Hikmet, bilgi, düşünme yetisi ve ayırt etme gücü ne yönden bir koruma olabilir? Süleyman şöyle anlatıyor: “Ta ki, seni şerir adamın yolundan, iğri sözlü adamdan korusun; onlar karanlığın yollarında yürümek için, doğruluk yollarını bırakırlar; şer yapmakla sevinirler, şerrin iğriliğile mesrur olurlar; onlar ki, yolları dolambaçtır, ve yollarında iğridirler.”—Süleymanın Meselleri 2:12-15.
Evet, gerçek hikmete değer verenler, hakiki ve doğru olana zıt şeyler konuşan “iğri sözlü” kişilerle arkadaşlık etmekten çekinirler. Düşünme yetisi ve ayırt etme gücü, karanlığın yollarında yürümek için hakikati reddeden, kötü işlerden zevk alan, doğruluktan ayrılmış kişilere karşı korunma sağlar.—Süleymanın Meselleri 3:32.
Şükretmemiz gereken başka bir nokta da gerçek hikmetin ve onunla bağlantılı niteliklerin bizi ahlaksız insanların kötü yollarından koruyor olmasıdır!
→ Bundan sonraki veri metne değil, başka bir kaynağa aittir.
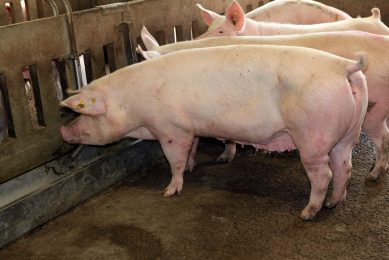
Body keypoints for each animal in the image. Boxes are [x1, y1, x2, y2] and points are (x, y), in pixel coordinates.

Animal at [59, 44, 366, 219]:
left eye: (82, 113)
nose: (63, 130)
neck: (133, 103)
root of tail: (345, 66)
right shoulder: (191, 128)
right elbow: (193, 148)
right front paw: (193, 166)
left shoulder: (171, 128)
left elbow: (175, 159)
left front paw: (169, 192)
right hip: (347, 135)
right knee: (345, 167)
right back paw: (334, 204)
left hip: (312, 135)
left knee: (324, 174)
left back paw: (308, 213)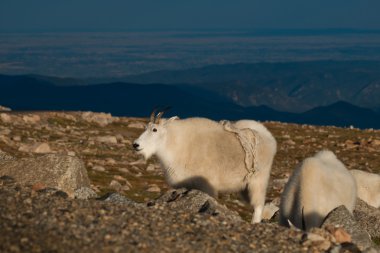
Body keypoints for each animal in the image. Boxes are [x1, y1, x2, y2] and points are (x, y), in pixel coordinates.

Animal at [133, 109, 276, 222]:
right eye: (145, 128)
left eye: (154, 129)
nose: (135, 145)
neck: (177, 143)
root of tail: (270, 138)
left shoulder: (206, 185)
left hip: (258, 180)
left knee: (258, 206)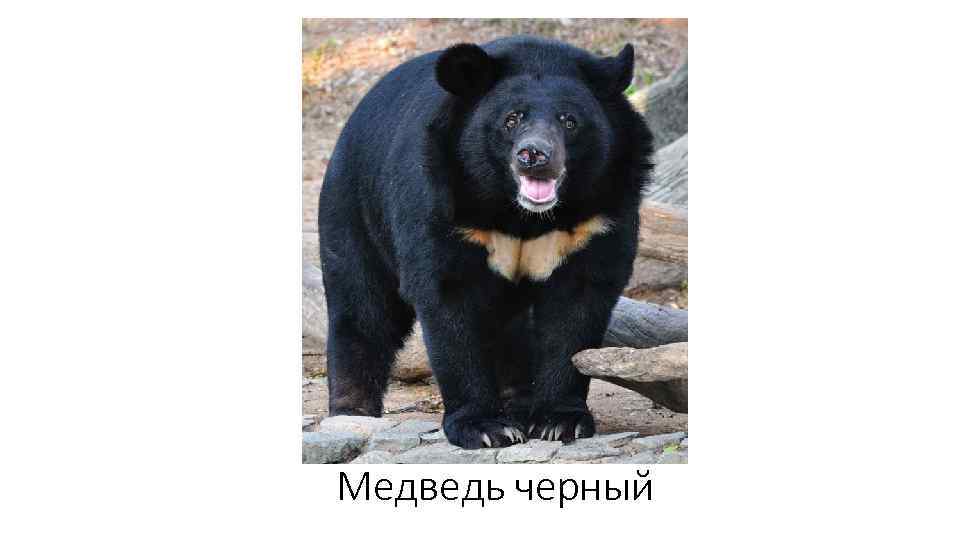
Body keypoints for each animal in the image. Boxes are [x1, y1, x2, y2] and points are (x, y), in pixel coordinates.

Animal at [318, 36, 654, 449]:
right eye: (512, 119)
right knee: (363, 307)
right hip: (354, 208)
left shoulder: (598, 217)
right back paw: (352, 412)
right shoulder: (443, 202)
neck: (522, 215)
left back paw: (519, 404)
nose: (534, 156)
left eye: (569, 121)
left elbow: (576, 308)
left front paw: (559, 421)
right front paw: (484, 427)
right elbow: (448, 301)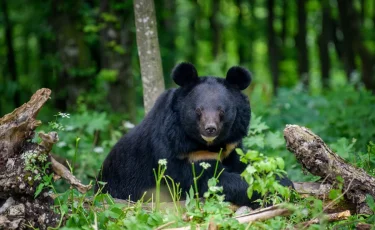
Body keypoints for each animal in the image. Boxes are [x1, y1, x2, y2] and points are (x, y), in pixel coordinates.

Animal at [99, 63, 294, 208]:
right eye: (198, 110)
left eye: (222, 111)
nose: (210, 129)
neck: (208, 144)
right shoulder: (175, 151)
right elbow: (205, 180)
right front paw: (265, 191)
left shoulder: (231, 146)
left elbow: (246, 164)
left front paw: (283, 182)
Süleyman bu niteliklerle ilgili sözlerine şöyle devam ediyor: “Ta ki, gençliğinin arkadaşını bırakan, ve Allahının ahdini bozan yabancı kadından, sözlerile yaltaklanan ecnebi kadından, seni kurtarsın; çünkü o kadının evi ölüme, ve yolları ölülere götürür; yanına girenlerden hiç biri geri dönmez, ve hayat yollarına erişmezler.”—Süleymanın Meselleri 2:16-19.
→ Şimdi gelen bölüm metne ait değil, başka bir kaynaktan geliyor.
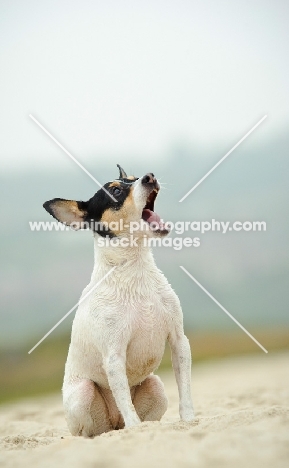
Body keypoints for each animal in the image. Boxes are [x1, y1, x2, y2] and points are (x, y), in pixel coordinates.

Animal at [43, 164, 194, 436]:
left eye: (134, 178)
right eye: (115, 191)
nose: (150, 177)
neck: (135, 268)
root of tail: (114, 422)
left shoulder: (179, 341)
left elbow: (185, 390)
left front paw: (189, 419)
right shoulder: (114, 357)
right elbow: (123, 397)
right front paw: (135, 427)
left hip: (156, 386)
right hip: (83, 394)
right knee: (92, 431)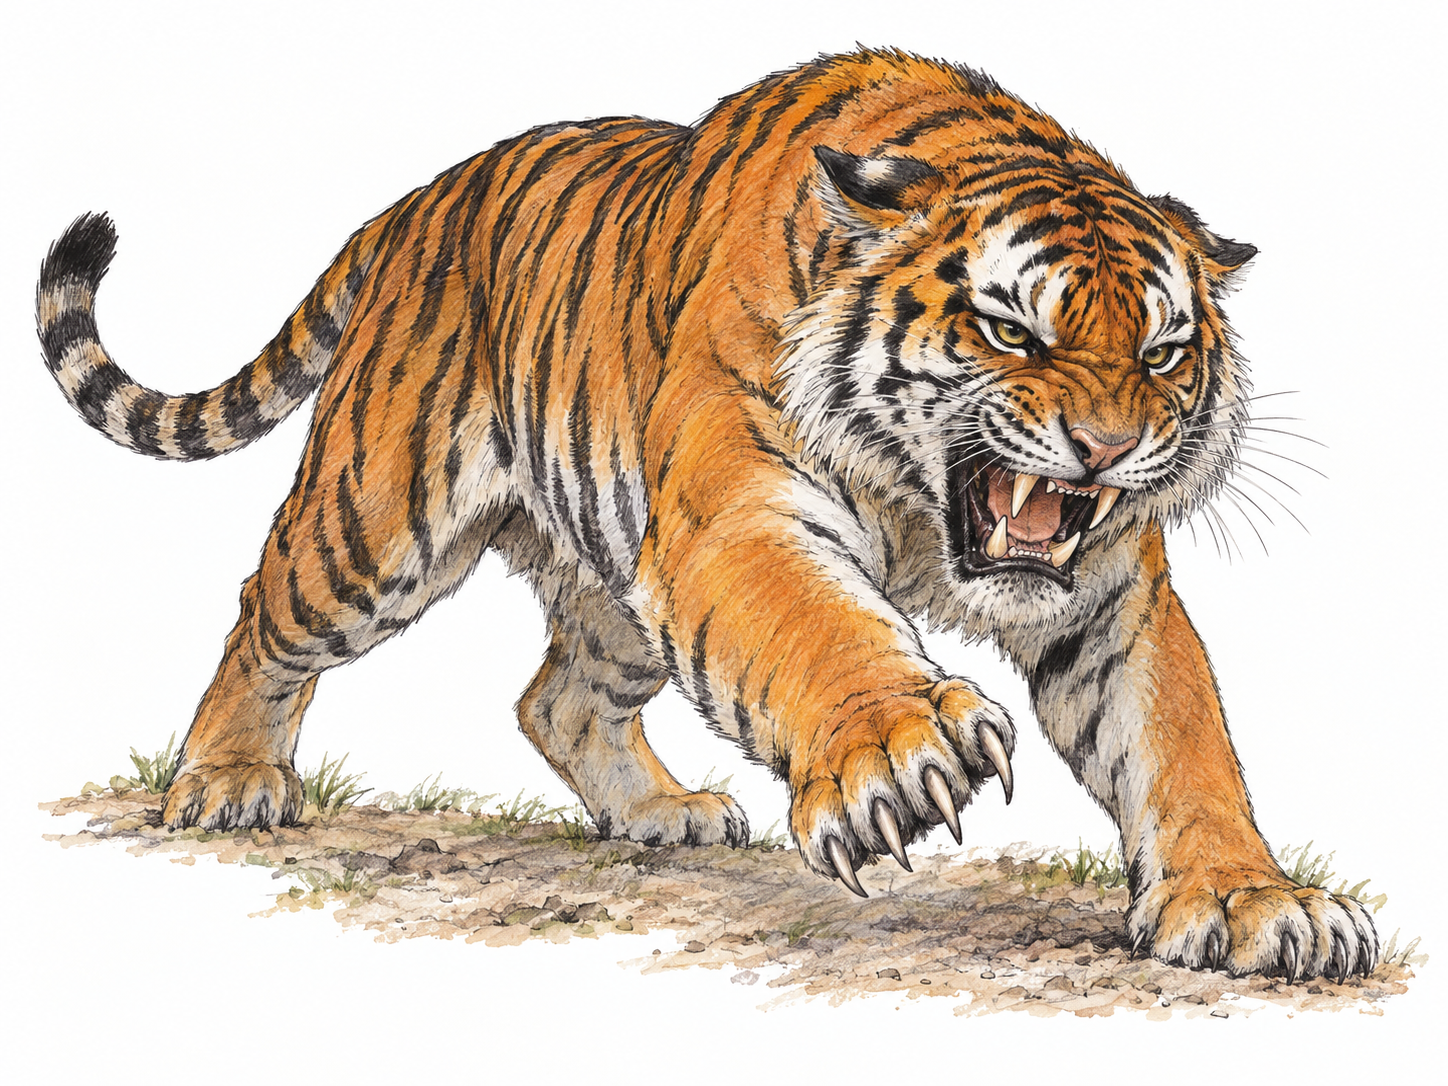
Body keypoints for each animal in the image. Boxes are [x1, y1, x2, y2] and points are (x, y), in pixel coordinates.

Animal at [35, 48, 1375, 981]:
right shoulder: (737, 517)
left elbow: (1180, 743)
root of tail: (414, 202)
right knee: (264, 616)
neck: (920, 510)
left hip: (617, 584)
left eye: (1160, 353)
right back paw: (225, 781)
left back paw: (661, 816)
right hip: (374, 527)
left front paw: (1255, 905)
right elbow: (819, 631)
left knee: (555, 697)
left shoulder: (1106, 597)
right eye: (1011, 331)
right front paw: (898, 749)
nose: (1107, 446)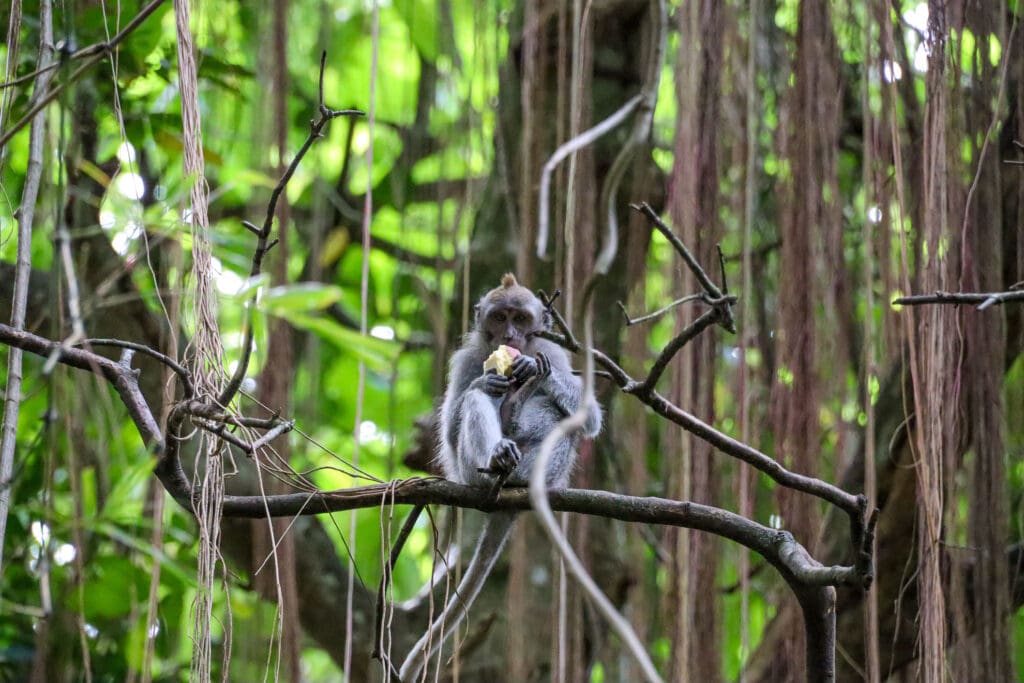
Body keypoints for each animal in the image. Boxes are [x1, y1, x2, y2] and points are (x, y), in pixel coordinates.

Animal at [398, 273, 601, 682]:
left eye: (521, 319)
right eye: (500, 317)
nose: (509, 335)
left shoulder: (555, 352)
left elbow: (588, 419)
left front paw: (533, 371)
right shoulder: (465, 360)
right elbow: (450, 429)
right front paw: (486, 386)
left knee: (562, 422)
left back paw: (522, 456)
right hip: (467, 469)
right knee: (476, 411)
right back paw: (498, 457)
“Ecnebi kadın,” yani fahişe, “gençliğinin arkadaşını bırakan” biri olarak betimleniyor; burada büyük olasılıkla kadının gençken eşi olan kişiden söz ediliyor.a (Malaki 2:14 ile karşılaştırın.) Bu kadın, Kanun ahdinin bir kısmı olan zina ile ilgili yasağı unutmuştur. (Çıkış 20:14) İzlediği yollar ölüme götürür. Onunla arkadaş olanlar belki de bir daha asla “hayat yollarına erişmezler,” çünkü er ya da geç dönüşsüz bir noktaya varırlar; bu ölümdür ve ondan geri dönmeleri olanaksızdır. Ayırt etme gücü ve düşünme yetisine sahip bir insan ahlaksızlık tuzaklarının farkındadır ve onların içine düşmekten hikmetle kaçınır.
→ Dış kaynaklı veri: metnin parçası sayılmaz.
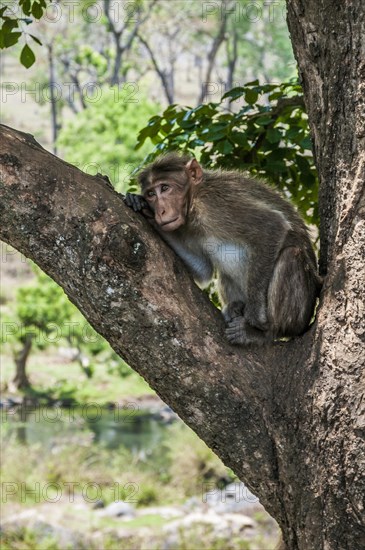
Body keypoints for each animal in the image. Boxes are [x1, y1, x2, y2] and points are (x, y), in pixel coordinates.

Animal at [125, 153, 322, 348]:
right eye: (151, 194)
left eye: (165, 188)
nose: (161, 211)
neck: (193, 201)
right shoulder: (186, 228)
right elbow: (203, 270)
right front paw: (144, 210)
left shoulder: (215, 204)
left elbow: (272, 227)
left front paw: (255, 317)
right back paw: (235, 307)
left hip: (300, 316)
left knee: (291, 255)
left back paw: (265, 333)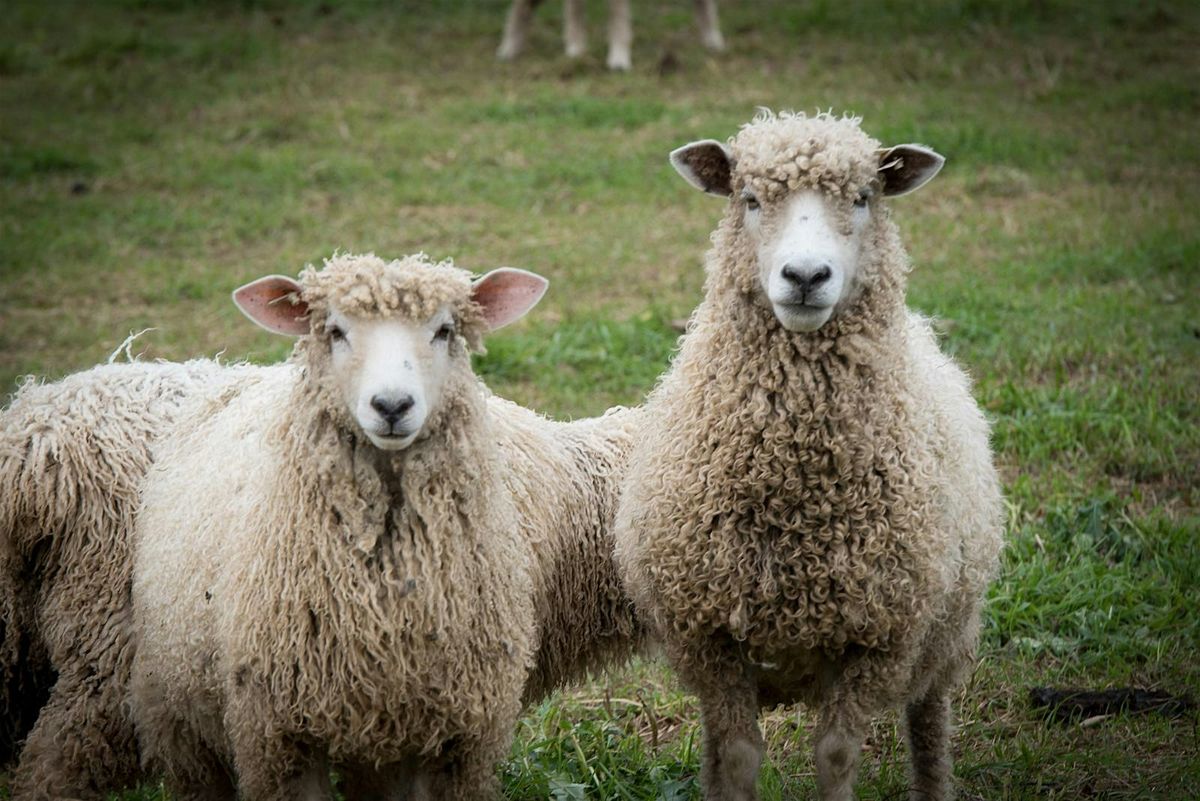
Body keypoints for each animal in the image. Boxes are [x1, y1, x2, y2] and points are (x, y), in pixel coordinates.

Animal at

‘Yeryüzünde Doğrular Oturacak’
Hikmet konusundaki öğüdünün amacını Süleyman şu sözlerle özetliyor: “Ta ki, iyi adamların yolunda yürüyesin, ve salihlerin yollarını tutasın.” (Süleymanın Meselleri 2:20) Hikmet gerçekten harika bir amaca hizmet eder! Bizi Tanrı’nın onayını kazanan mutlu ve doyumlu bir yaşama yöneltir.
Buna ek olarak, ‘iyi adamların yolunda yürüyen’ kişileri bekleyen büyük nimetleri de düşünün. Süleyman şöyle devam ediyor: “Çünkü memlekette doğru adamlar oturacaklar, ve kâmiller orada kalacaklardır. Fakat kötü adamlar memleketten atılacaklar, ve hainler ondan söküleceklerdir.”(Süleymanın Meselleri 2:21, 22) Tanrı’nın adil yeni dünyasında sonsuza dek oturacak temiz insanlar arasında siz de olun.—II. Petrus 3:13.
[Dipnot]
a “Ecnebi” sözcüğü Kanunla uyumlu davranış tarzından sapıp kendi kendilerine Yehova’ya yabancılaşanlar için kullanıldı. Böylece fahişeden, mutlaka yabancı ulustan biri olması gerekmediği halde, “ecnebi kadın” olarak söz edildi.